Today, AI models analyzing digital pathology images offer a faster, more scalable alternative that enhances diagnostic precision. Trained on large datasets of labeled histopathology images, these systems learn to detect subtle patterns associated with specific subtypes. Once deployed, a model can rapidly analyze a tissue image and output a predicted classification—potentially surfacing features that might otherwise go unnoticed.
But in practice, even highly accurate systems often operate as black boxes. Clinicians lack visibility into why a model made a particular prediction. Machine learning teams, too, are left without insight into what went wrong when the model fails. This lack of transparency can also complicate FDA approval, as regulators increasingly scrutinize how reliably AI systems generalize.
This disconnect between performance and understanding is one of the biggest blockers to deploying AI in high-stakes domains like pathology. Accuracy alone is not enough; trust requires transparency.
That's where Tessel comes in. Tessel collaborates with AI-driven pathology companies and life science providers to help them debug and interpret their machine learning models—providing a level of transparency essential for clinical confidence and scientific progress.
Rather than treating model outputs as opaque, Tessel's approach helps teams trace predictions back to the internal concepts the model relies on. These may correspond to specific tissue structures, morphological patterns, or abstract visual features synthesized during training. In many cases, these insights reveal whether the model is attending to meaningful biological signals—or overfitting to irrelevant visual artifacts.
Just as importantly, this analysis sheds light on data quality. By observing how models respond across samples, teams can spot mislabeled images, detect distributional shifts, and identify data that doesn't reflect intended diagnostic criteria—enabling faster, more systematic dataset cleanup and curation.
These insights have immediate, practical benefits. When models fail, machine learning teams often lack a clear next step. Without knowing what the model has actually learned, they're left retraining blindly. Tessel enables a more focused process: teams can pinpoint where generalization breaks down, uncover the root cause, and make targeted updates to the data or architecture—avoiding wasted effort and improving performance.
"We're working with teams that want to go beyond accuracy metrics," says Simon Reisch, co-founder and CTO of Tessel. "They want to understand what their models have actually learned—and whether that aligns with medical reality."

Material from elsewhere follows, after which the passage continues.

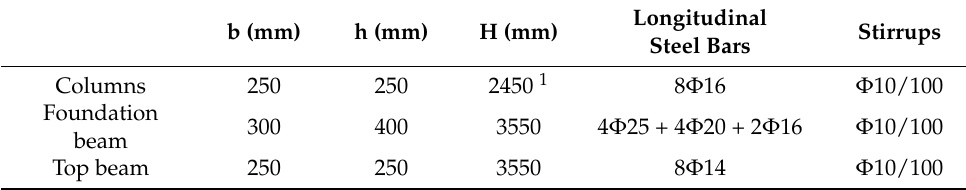
Figure 1. ( a ) Dimensions of the RC frame and detailing of the internal steel reinforcement and ( b ) specimen A2R with FRPU jacket on the infill surfaces. Table 1. The dimensions of the RC frame and the detailing of the internal steel reinforcement.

As AI becomes more deeply embedded in cancer diagnosis, explainability is no longer optional. It's not just about justifying past predictions—it's about knowing when a model's decision is grounded in statistically meaningful, biologically relevant concepts, and when it isn't. By uncovering the internal logic behind predictions—and surfacing the quality of the data that shapes them—Tessel is helping usher in a more trustworthy, transparent, and effective generation of AI-powered developer tools in life sciences.